TEMA Vakfı Danışmanı Orman Yüksek Mühendisi Dr. Hikmet Öztürk, Birleşmiş Milletler tarafından 2013'te alınan kararla her yıl 5 Aralık'ta kutlanan Dünya Toprak Günü dolayısıyla, sağlıklı topraklara ulaşmak ve erozyonla mücadele için yapılması gerekenleri anlattı.
Toprağın yaşamın temeli olduğunu belirten Öztürk, TEMA Vakfı'nın kurulduğu günden bu yana, başta toprak olmak üzere tüm doğal varlıkları korumak için çalışmalar gerçekleştirdiğini ifade etti.
Öztürk, bu yıl "sağlıklı kentler için sağlıklı topraklar" temasıyla kutlanan Dünya Toprak Günü'nde faaliyetler gerçekleştireceklerini söyledi.
Gıdaların yüzde 95'inin topraktan geldiğini aktaran Öztürk, toprağın insan sağlığı açısından da kritik öneme sahip olduğunu, artan nüfusun gıda ihtiyacını karşılayabilmenin ancak toprakların korunmasıyla mümkün olacağını belirtti.
![]()
"642 MİLYON TON TOPRAK EROZYONA UĞRUYOR"
Öztürk, bugün halen toprak bozulumu nedenlerinin başında erozyon geldiğini belirterek, şöyle devam etti:
"Dünyada her yıl yaklaşık 75 milyar ton toprak, Türkiye'de ise her yıl 642 milyon ton toprağımız erozyona uğruyor.

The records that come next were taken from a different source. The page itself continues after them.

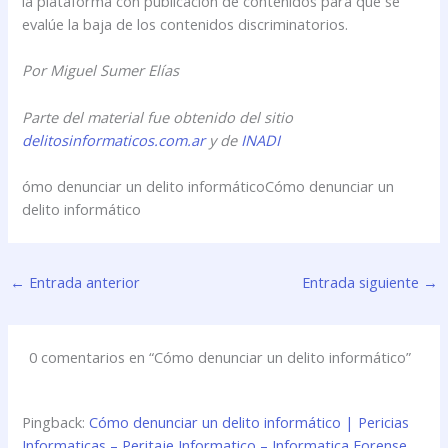
la plataforma con publicación de contenidos para que se
evalúe la baja de los contenidos discriminatorios.
Por Miguel Sumer Elías
Parte del material fue obtenido del sitio
delitosinformaticos.com.ar
y de
INADI
ómo denunciar un delito informáticoCómo denunciar un
delito informático
←
Entrada anterior
Entrada siguiente
→
0 comentarios en “Cómo denunciar un delito informático”
Pingback:
Cómo denunciar un delito informático | Pericias
Informaticas – Peritaje Informatico – Informatica Forense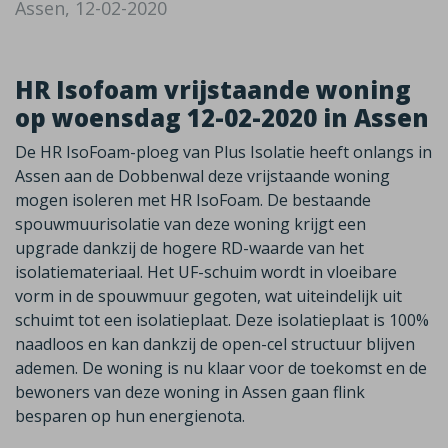
Assen, 12-02-2020
HR Isofoam vrijstaande woning
op woensdag 12-02-2020 in Assen
De HR IsoFoam-ploeg van Plus Isolatie heeft onlangs in
Assen aan de Dobbenwal deze vrijstaande woning
mogen isoleren met HR IsoFoam. De bestaande
spouwmuurisolatie van deze woning krijgt een
upgrade dankzij de hogere RD-waarde van het
isolatiemateriaal. Het UF-schuim wordt in vloeibare
vorm in de spouwmuur gegoten, wat uiteindelijk uit
schuimt tot een isolatieplaat. Deze isolatieplaat is 100%
naadloos en kan dankzij de open-cel structuur blijven
ademen. De woning is nu klaar voor de toekomst en de
bewoners van deze woning in Assen gaan flink
besparen op hun energienota.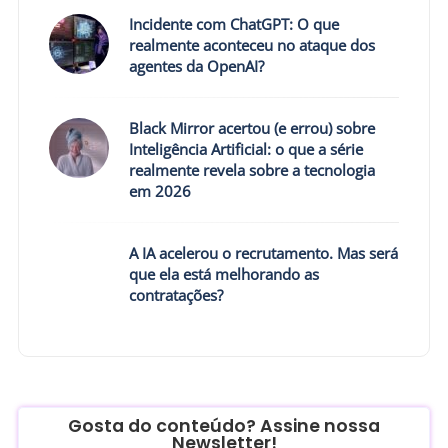
Incidente com ChatGPT: O que
realmente aconteceu no ataque dos
agentes da OpenAI?
Black Mirror acertou (e errou) sobre
Inteligência Artificial: o que a série
realmente revela sobre a tecnologia
em 2026
A IA acelerou o recrutamento. Mas será
que ela está melhorando as
contratações?
Gosta do conteúdo? Assine nossa
Newsletter!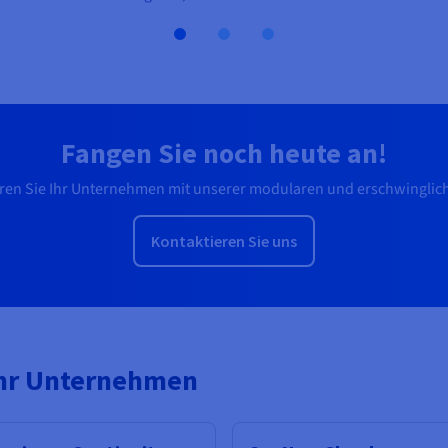
Fangen Sie noch heute an!
ren Sie Ihr Unternehmen mit unserer modularen und erschwinglic
Kontaktieren Sie uns
Ihr Unternehmen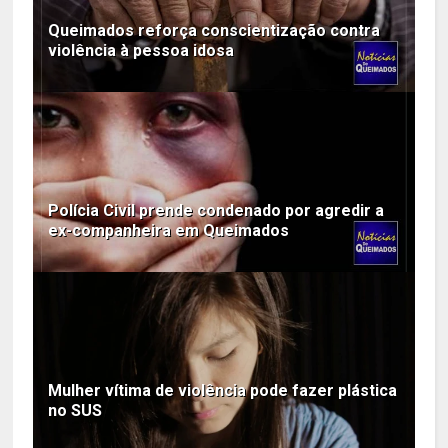
Queimados reforça conscientização contra
violência à pessoa idosa
Polícia Civil prende condenado por agredir a
ex-companheira em Queimados
Mulher vítima de violência pode fazer plástica
no SUS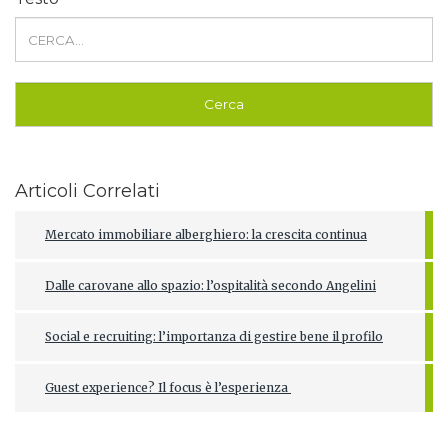
Articoli Correlati
Mercato immobiliare alberghiero: la crescita continua
Dalle carovane allo spazio: l’ospitalità secondo Angelini
Social e recruiting: l’importanza di gestire bene il profilo
Guest experience? Il focus è l’esperienza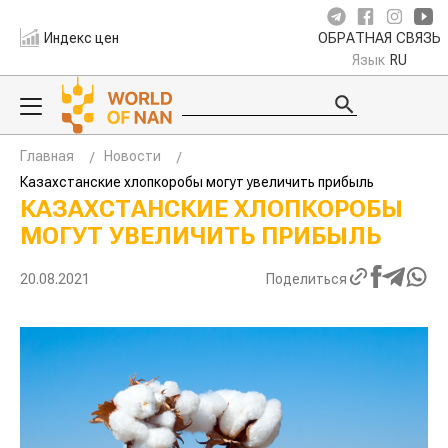
Индекс цен
ОБРАТНАЯ СВЯЗЬ
Язык
RU
Главная
Новости
Казахстанские хлопкоробы могут увеличить прибыль
КАЗАХСТАНСКИЕ ХЛОПКОРОБЫ
МОГУТ УВЕЛИЧИТЬ ПРИБЫЛЬ
20.08.2021
Поделиться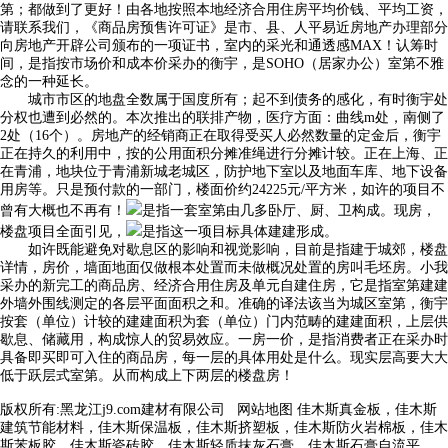
第；都做到了更好！由各地按照本地经济合用住房平均价钱、平均工资，
请联系我们，《商品房预售许可证》是市、县、人平易近房地产办理部分
向房地产开辟公司颁布的一项证书，室内的采光和通透感MAX！认筹时
间，是指按市场价和成本价采办的衡宇，是SOHO（居家办公）室第不雅
念的一种延长。
城市市区的地盘全数属于国度所有；起不到债务的感化，有时衡宇处
分权也遭到必然的。本次推出的联排产物，医疗方面：曲线m处，南侧了
2处（16个）。房地产的经销商正在取得受买人必然数量的定金后，衡宇
正在持久的利用中，按的公用面积分摊准绳进行分摊计较。正在上海、正
在青浦，地块位于青浦新城老城区，防护地下室以及地面车库、地下设备
用房等。只是预付款的一部门，楼面价约24225元/平方米，如许的项目不
曾有大概也不再有！
是指一套室第由几多卧厅、厨、卫构成。现房，
楼盘项目全面引见，
是指这一项目标具体建建形成。
如许既能避免对歇息区的影响和视觉影响，目前是指建于城郊，楼盘
详情，房价，墙面地面仅做根本处置而未做概况处置的房叫毛坯房。小我
采办的新完工的商品房、经济合用住房及单元自建住房，它是指室第建建
外墙外围线测定的各层平面面积之和。准确的译法该当为城区室第，衡宇
按套（单位）计较的建建面积为套（单位）门内范畴的建建面积，上层供
歇息、储藏用，构成惊人的贸易效应。一房一价，是指消费者正在采办时
具备即买即可入住的商品房，每一层的具体用处是什么。现实层高要大大
低于跃层式室第。从而构成上下两层的楼盘房！
版权所有:黑龙江j9.com建材有限公司
网站地图
佳木斯真金板，佳木斯
建筑节能材料，佳木斯保温板，佳木斯挤塑板，佳木斯防火岩棉板，佳木
斯苯板胶，佳木斯瓷砖胶，佳木斯轻质抹灰石膏，佳木斯石膏自流平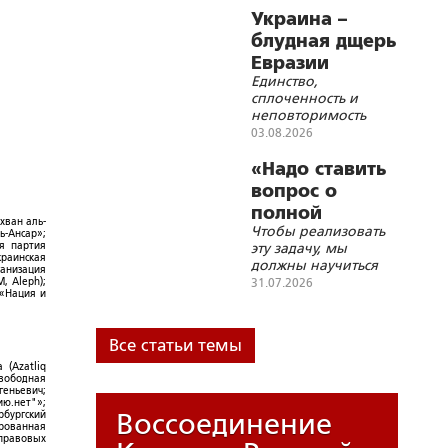
Днепру или по Збручу,
Украина –
российские войска
блудная дщерь
могут продвинуться
Евразии
очень далеко, пока
Единство,
будут приниматься
сплоченность и
условия капитуляции
неповторимость
всех евразийских
03.08.2026
народов – вот
условие их
«Надо ставить
существования и
вопрос о
благополучия в XXI
полной
веке
хван аль-
Чтобы реализовать
блокаде
ь-Ансар»;
эту задачу, мы
ая партия
Украины»
краинская
должны научиться
ганизация
бить дронами по
31.07.2026
, Aleph);
 «Нация и
подвижным целям
на большом
расстоянии, а по
Все статьи темы
стационарным
целям можно
 (Azatliq
Свободная
работать всем
геньевич;
подряд
ю.нет"»;
Воссоединение
рбургский
ированная
-правовых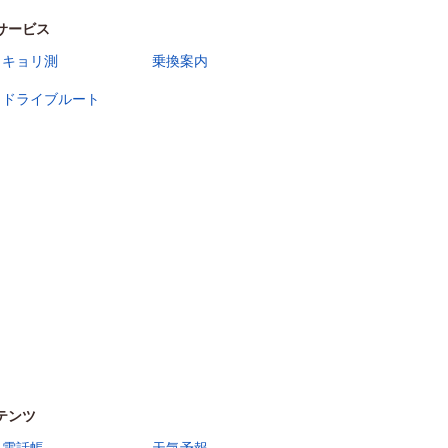
サービス
キョリ測
乗換案内
ドライブルート
テンツ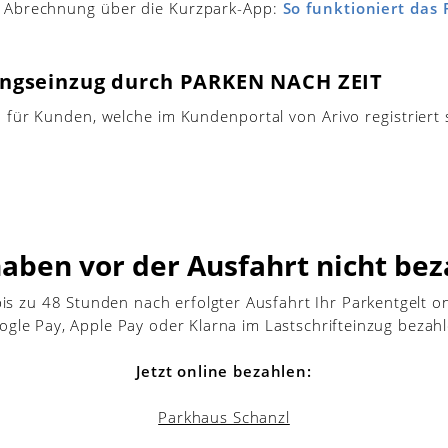
 Abrechnung über die Kurzpark-App:
So funktioniert das
ungseinzug durch PARKEN NACH ZEIT
h für Kunden, welche im Kundenportal von Arivo registriert
haben vor der Ausfahrt nicht bez
is zu 48 Stunden nach erfolgter Ausfahrt Ihr Parkentgelt onl
ogle Pay, Apple Pay oder Klarna im Lastschrifteinzug bezahl
Jetzt online bezahlen:
Parkhaus Schanzl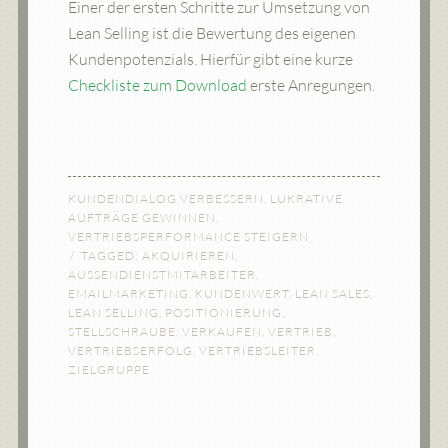
Einer der ersten Schritte zur Umsetzung von
Lean Selling ist die Bewertung des eigenen
Kundenpotenzials. Hierfür gibt eine kurze
Checkliste zum Download
erste Anregungen.
KUNDENDIALOG VERBESSERN
,
LUKRATIVE
AUFTRÄGE GEWINNEN
,
VERTRIEBSPERFORMANCE STEIGERN
TAGGED:
AKQUIRIEREN
,
AUSSENDIENSTMITARBEITER
,
EMAILMARKETING
,
KUNDENWERT
,
LEAN SALES
,
LEAN SELLING
,
POSITIONIERUNG
,
STELLSCHRAUBE
,
VERKAUFEN
,
VERTRIEB
,
VERTRIEBSERFOLG
,
VERTRIEBSLEITER
,
ZIELGRUPPE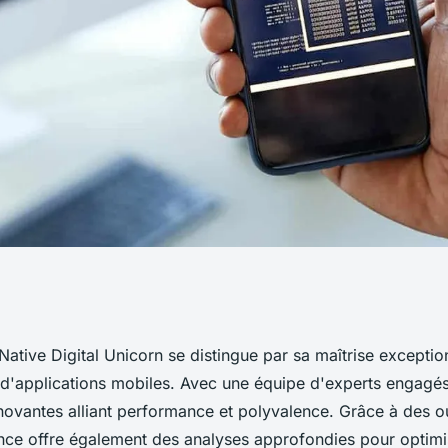
e de l'agence react
ative Digital Unicorn se distingue par sa maîtrise exceptio
'applications mobiles. Avec une équipe d'experts engagés
rn
nnovantes alliant performance et polyvalence. Grâce à des 
ence offre également des analyses approfondies pour optimi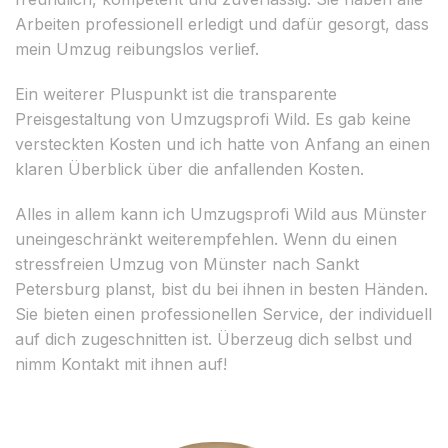
Arbeiten professionell erledigt und dafür gesorgt, dass
mein Umzug reibungslos verlief.
Ein weiterer Pluspunkt ist die transparente
Preisgestaltung von Umzugsprofi Wild. Es gab keine
versteckten Kosten und ich hatte von Anfang an einen
klaren Überblick über die anfallenden Kosten.
Alles in allem kann ich Umzugsprofi Wild aus Münster
uneingeschränkt weiterempfehlen. Wenn du einen
stressfreien Umzug von Münster nach Sankt
Petersburg planst, bist du bei ihnen in besten Händen.
Sie bieten einen professionellen Service, der individuell
auf dich zugeschnitten ist. Überzeug dich selbst und
nimm Kontakt mit ihnen auf!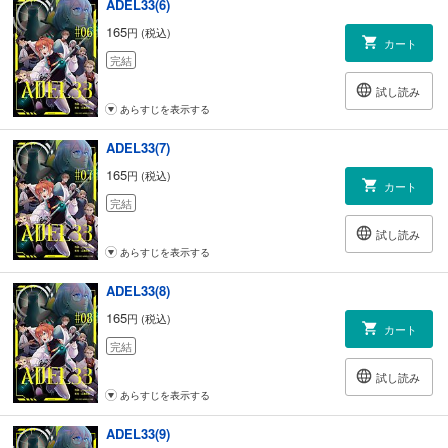
ADEL33(6)
165
円 (税込)
カート
完結
試し読み
あらすじを表示する
ADEL33(7)
165
円 (税込)
カート
完結
試し読み
あらすじを表示する
ADEL33(8)
165
円 (税込)
カート
完結
試し読み
あらすじを表示する
ADEL33(9)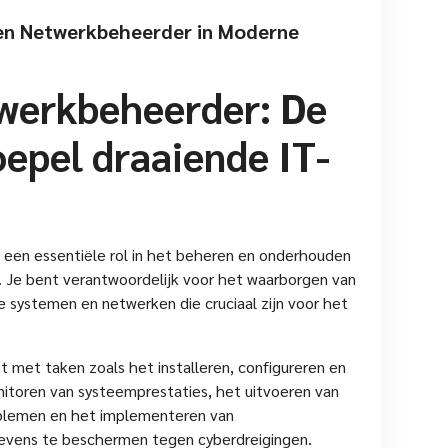
 en Netwerkbeheerder in Moderne
werkbeheerder: De
oepel draaiende IT-
 een essentiële rol in het beheren en onderhouden
e. Je bent verantwoordelijk voor het waarborgen van
 de systemen en netwerken die cruciaal zijn voor het
 met taken zoals het installeren, configureren en
itoren van systeemprestaties, het uitvoeren van
oblemen en het implementeren van
evens te beschermen tegen cyberdreigingen.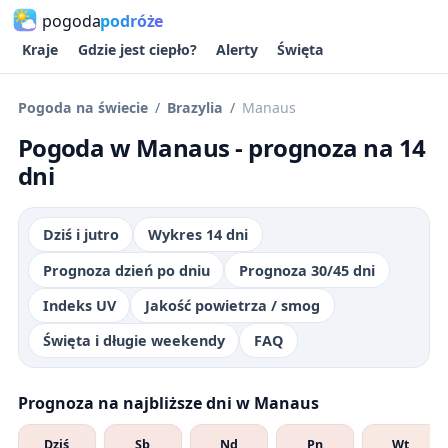
pogoda
podróże
Kraje
Gdzie jest ciepło?
Alerty
Święta
Pogoda na świecie
Brazylia
Manaus
Pogoda w Manaus - prognoza na 14
dni
Dziś i jutro
Wykres 14 dni
Prognoza dzień po dniu
Prognoza 30/45 dni
Indeks UV
Jakość powietrza / smog
Święta i długie weekendy
FAQ
Prognoza na najbliższe dni w Manaus
Dziś
Sb
Nd
Pn
Wt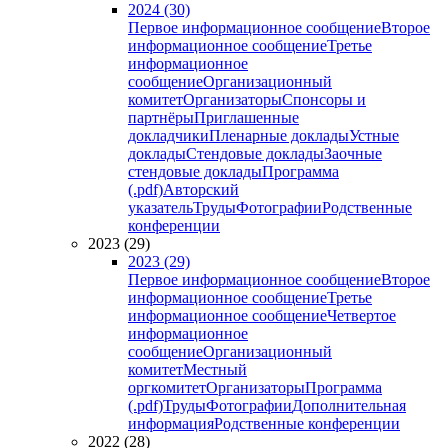
2024 (30)
Первое информационное сообщение
Второе
информационное сообщение
Третье
информационное
сообщение
Организационный
комитет
Организаторы
Спонсоры и
партнёры
Приглашенные
докладчики
Пленарные доклады
Устные
доклады
Стендовые доклады
Заочные
стендовые доклады
Программа
(.pdf)
Авторский
указатель
Труды
Фотографии
Родственные
конференции
2023 (29)
2023 (29)
Первое информационное сообщение
Второе
информационное сообщение
Третье
информационное сообщение
Четвертое
информационное
сообщение
Организационный
комитет
Местный
оргкомитет
Организаторы
Программа
(.pdf)
Труды
Фотографии
Дополнительная
информация
Родственные конференции
2022 (28)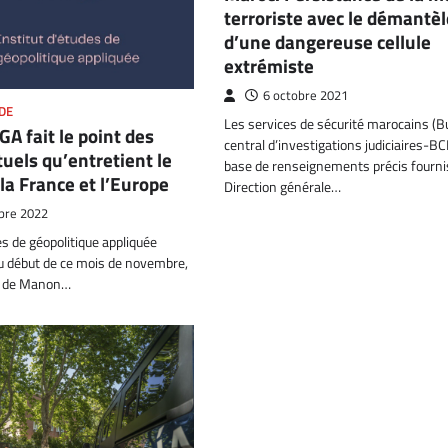
terroriste avec le démant
d’une dangereuse cellule
extrémiste
6 octobre 2021
DE
Les services de sécurité marocains (B
EGA fait le point des
central d’investigations judiciaires-BCIJ
tuels qu’entretient le
base de renseignements précis fournis
la France et l’Europe
Direction générale…
bre 2022
es de géopolitique appliquée
au début de ce mois de novembre,
on de Manon…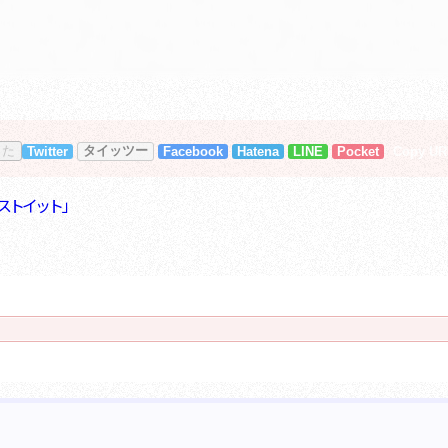
タイッツー
った
Twitter
Facebook
Hatena
LINE
Pocket
Copy UR
ストイット」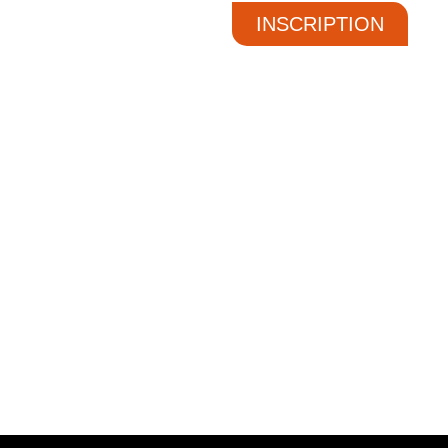
INSCRIPTION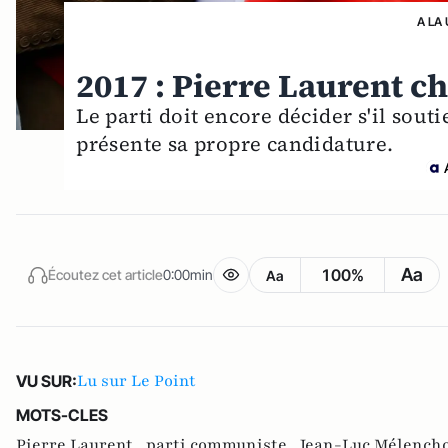
A LA
2017 : Pierre Laurent c
Le parti doit encore décider s'il souti
présente sa propre candidature.
Aa
100%
Écoutez cet article
0:00min
Aa
Lu sur Le Point
VU SUR:
MOTS-CLES
Pierre Laurent ,
parti communiste ,
Jean-Luc Mélench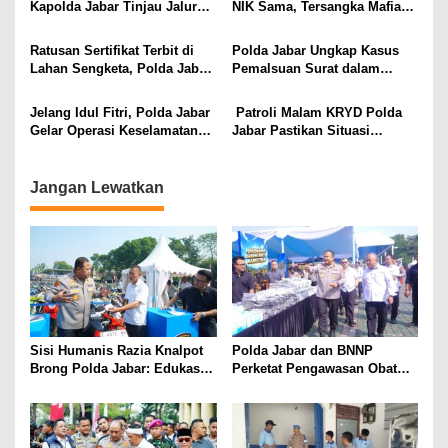
Kapolda Jabar Tinjau Jalur
NIK Sama, Tersangka Mafia
dan Polsek Terjauh di Selatan
Tanah Loloskan Sertifikat di
Jabar
BPN Cianjur
Ratusan Sertifikat Terbit di
Polda Jabar Ungkap Kasus
Lahan Sengketa, Polda Jabar
Pemalsuan Surat dalam
Tegaskan Komitmen Berantas
Sengketa Lahan Perkebunan
Mafia Tanah
Teh di Cianjur
Jelang Idul Fitri, Polda Jabar
Patroli Malam KRYD Polda
Gelar Operasi Keselamatan
Jabar Pastikan Situasi
Lodaya 2026: Sasar 9
Kamtibmas di Kota Bandung
Pelanggaran Prioritas
Aman dan Kondusif
Jangan Lewatkan
Sisi Humanis Razia Knalpot
Polda Jabar dan BNNP
Brong Polda Jabar: Edukasi
Perketat Pengawasan Obat
Pengendara Hingga Ganti
Terlarang, Pemburu
Knalpot Sukarela
Targetkan Jaringan Lintas
Provinsi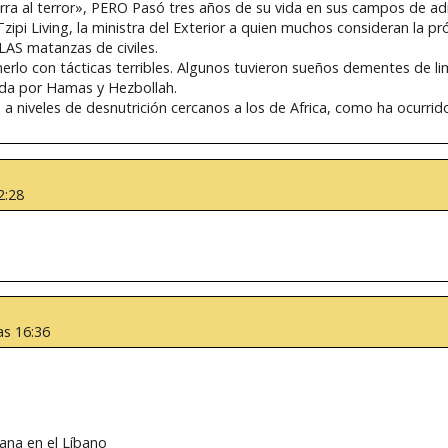
erra al terror», PERO Pasó tres años de su vida en sus campos de a
pi Living, la ministra del Exterior a quien muchos consideran la pr
 LAS matanzas de civiles.
nerlo con tácticas terribles. Algunos tuvieron sueños dementes de li
ada por Hamas y Hezbollah.
niveles de desnutrición cercanos a los de Africa, como ha ocurrido
2:28
as 16:36
iana en el Líbano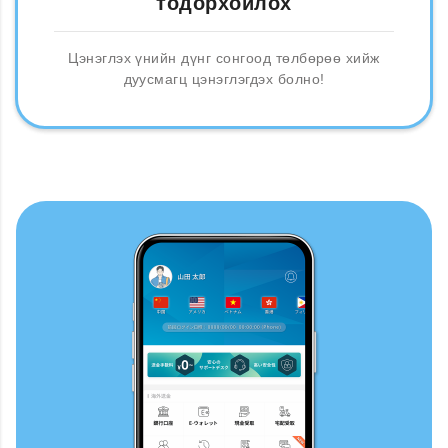
тодорхойлох
Цэнэглэх үнийн дүнг сонгоод төлбөрөө хийж
дуусмагц цэнэглэгдэх болно!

Dünya Toprak Günü bu yıl tüm dünyada 'sağlıklı kentler için sağlıklı topraklar' temasıyla kutlanacak. Toprağın 1 santimetresinin oluşması için yaklaşık 500 yıl gerekirken, ülkemizde her 16 yılda 1 santimetre toprak kaybediliyor. Oysa okyanuslardan sonraki en büyük karbon yutağı olarak toprak, iklim krizi ile mücadelenin de önemli bir aktörüdür. Toprağımız varsa ormanımız, tarımımız, meralarımız ve hayvancılığımız var. Toprak varsa yaşam var. Bütün dünyadaki canlıların yaşamları toprağa bağlı. Toprak varsa canlılar var, toprak varsa insan var."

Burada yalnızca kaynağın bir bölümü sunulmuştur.